Monday, June 15, 2026

The Sun Nigeria

Ginger epidemic: Kaduna farmers lament exclusion from relief funds

Kaduna farmer

By Chinyere Anyanwu                                   [email protected]

In 2023, ginger farmers in Kachia Local Government Area and other parts of Kaduna lost an estimated N12 billion to a fungal disease epidemic that destroyed their ginger crops.

In response to the disaster, President Bola Tinubu established a N1.6 billion Ginger Recovery Advancement and Transformation for Economic Empowerment (GRATE) fund to enable the farmers participate in the new planting season.

The state government also announced a scheme to support the farmers through the Kaduna State Agricultural Development Agency (KADA). Both intervention programmes provided farm inputs such as fertilisers, agrochemicals, crop protection products and maize and sorghum seeds to the farmers.

Announcing the federal intervention fund last March, the Executive Director of the National Agricultural Development Fund (NADF), Mohammed Ibrahim, said it would be accessible to farmers in seven local government areas, namely Kachia, Jaba, Kagarko, Zangon-Kataf, Kaura, Jema’a and Sanga in southern Kaduna.

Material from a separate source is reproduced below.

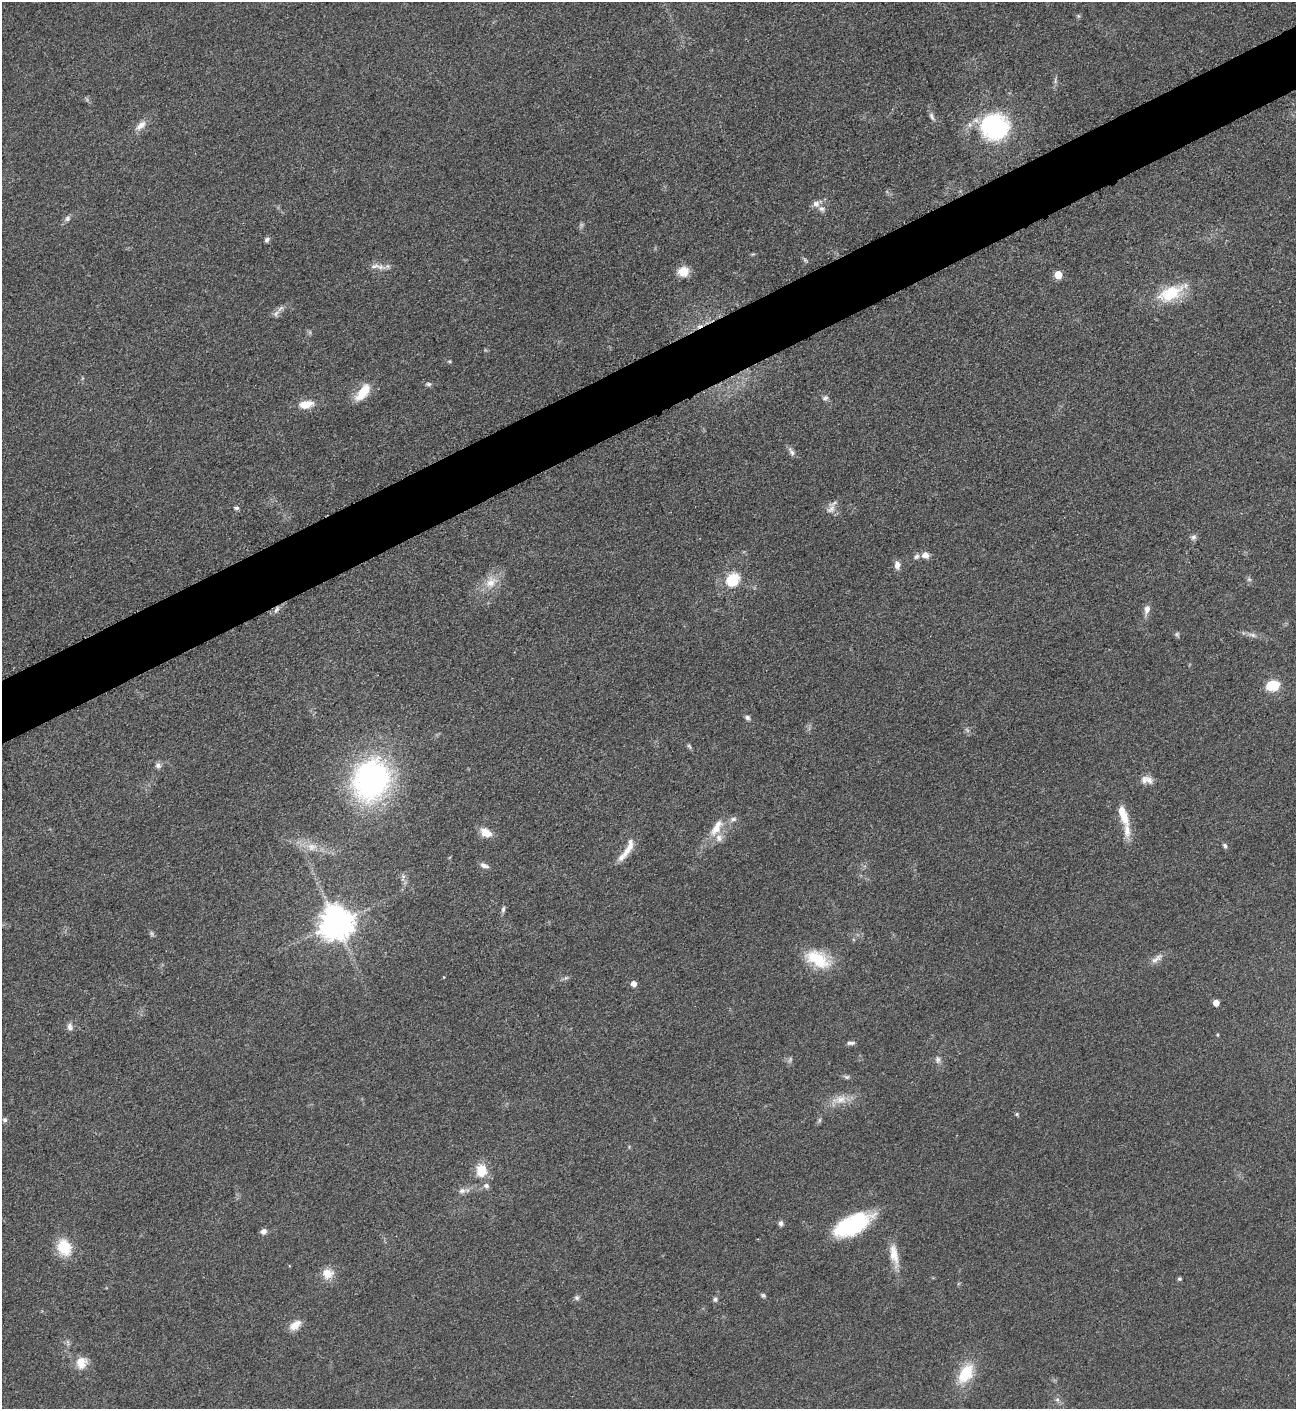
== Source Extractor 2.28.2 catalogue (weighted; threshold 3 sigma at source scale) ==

Recent investigations, however, reveal that a significant number of farmers were left without the crucial support they desperately needed. The most essential of these was ginger seed, the cost of which skyrocketed to approximately N210,000 per bag last year.

Lamenting the non inclusion of most of the affected ginger farmers in the Federal Government intervention programme, 42 years old ginger farmer, Innocent Isaac, who resides in Gumel in Kachia Local Government Area, said, “life has been harsh since the 2023 epidemic but my pains increased seeing some farmers accessing the government intervention funds while others like me got nothing.”

Isaac’s statement is a confirmation that some farmers in the area benefitted from the government intervention while many others did not, raising concerns about the mode of distribution.

Many farmers in Kachia, Jaba and Zango Kataf local government areas said they did not benefit. Some have since turned to other trades to make ends meet amidst the country’s soaring cost of living crisis.

Relieved that the Federal Government had launched a support fund for ginger farmers, Alice Abel was full of expectation but her hope of resuming her ginger farming was dashed when the fund eluded her.

She said, “we waited and waited and saw nothing. Now, my labourers are jobless and hunger is biting us.”

Patience Luka, a smallholder farmer in Zango Kataf LGA, said she lost all her ginger crops to the disease infestation, stating that, “the government used middlemen to distribute the fund, so it did not reach anyone here.”

The village head of Hurgyan in Zango Kataf, John Ayuba, said 471 farmers registered for the fund in his community but none received government support.

“Life is difficult here and the government does not care about us. Ginger seed is now gold in the market,” he lamented.

Clarifying the issue of uneven distribution of the Federal Government intervention fund, the Kaduna State government said that government could not help every farmer due to limited resources. It, however, said the state government also had a separate fund and encouraged farmers to switch crops.

The state Director of Agriculture, Bege Bungwon, said many farmers benefited from the state government support programme which kicked off in September 2023, even before the Federal Government intervention fund came in March 2024.

He said, “the NADF support for the affected communities was used to procure palliatives and farm inputs like agro-chemical products, fertilisers and seeds of other crops that we advised the farmers to be planting since they cannot get ginger again.

“I’m not surprised every farmer did not get this intervention. No one should be taken aback if something of such nature does not reach all and sundry because the list used to do such distribution did not even capture everyone.”